A legal challenge to education secretary Michael Gove’s ban on term-time holidays is being mounted by a group of parents.
More than 200,000 parents have signed a petition backing a group of families who are seeking a judicial review of the rules, which they claim are a breach of the human right to family life.
The campaign group coordinating the legal action, “Parents want a say”, was launched at the weekend and is run by Karen Wilkinson, a mother of three from Bath in Somerset, the Telegraph reported.
The parents are supported by John Hemming, the Liberal Democrat MP who successfully campaigned to open up family courts.
The challenge comes as new figures show more than 24,000 children skip school every day to go on family holidays.
Wilkinson said parents do not just take children out of school because they want cheaper holidays, and those with more serious reasons are being refused permission under stricter rules laid down by Gove last September.
She said other reasons included “for weddings, to visit elderly grandparents who live abroad or even in some cases when doctors have sanctioned the request because it is in the child’s interest.”
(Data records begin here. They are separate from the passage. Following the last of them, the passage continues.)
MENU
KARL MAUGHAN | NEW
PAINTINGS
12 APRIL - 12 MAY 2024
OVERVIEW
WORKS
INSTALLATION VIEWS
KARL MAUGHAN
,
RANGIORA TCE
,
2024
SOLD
One family, who will be a test case in the legal action, are the Dale family from Sheffield, South Yorkshire.
The parents of Daniel Bales, 10, who has Asperger’s syndrome, are determined to take him on a family holiday next month when the Spanish resorts will be quieter. They want him to be able to play in the pool without being stressed out by too many other children.
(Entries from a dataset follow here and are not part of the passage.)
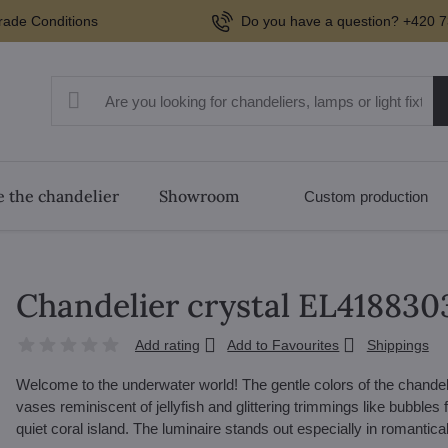
rade Conditions
Do you have a question? +420 7
 the chandelier
Showroom
Custom production
Chandelier crystal EL41883
Add rating
Add to Favourites
Shippings
Welcome to the underwater world! The gentle colors of the chandeli
vases reminiscent of jellyfish and glittering trimmings like bubbles f
quiet coral island. The luminaire stands out especially in romantical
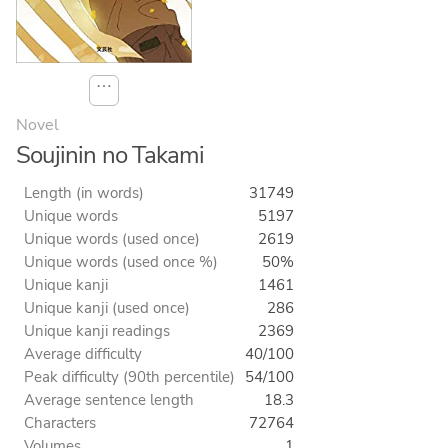
⋯
Novel
Soujinin no Takami
Length (in words)
31749
Unique words
5197
Unique words (used once)
2619
Unique words (used once %)
50%
Unique kanji
1461
Unique kanji (used once)
286
Unique kanji readings
2369
Average difficulty
40/100
Peak difficulty (90th percentile)
54/100
Average sentence length
18.3
Characters
72764
Volumes
1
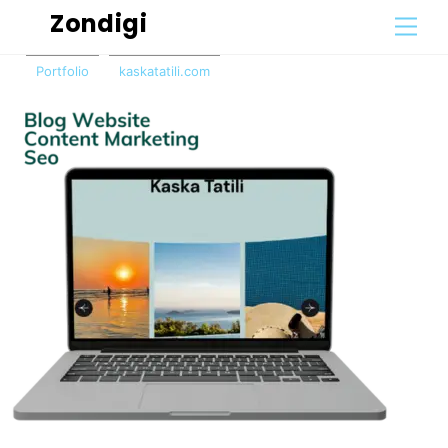
Skip
Zondigi
Men
to
content
Portfolio
kaskatatili.com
His mother Sharon told the Sunday Times her son gets “very anxious around noise and heat”.
Despite supplying a letter from Daniel’s psychiatrist supporting the family’s plans, the holiday was refused. In a letter to the family the school’s head teacher said the decision from the school to refuse the request was “harsh”.
Parents who do not have the school’s permission for their child’s absence face a maximum fine of £60 per pupil per parent.
Gove ended a policy that allowed schools to grant up to 10 days holiday a year to families in “special circumstances.”
Head teachers are now only allowed to grant leave in “exceptional circumstances.”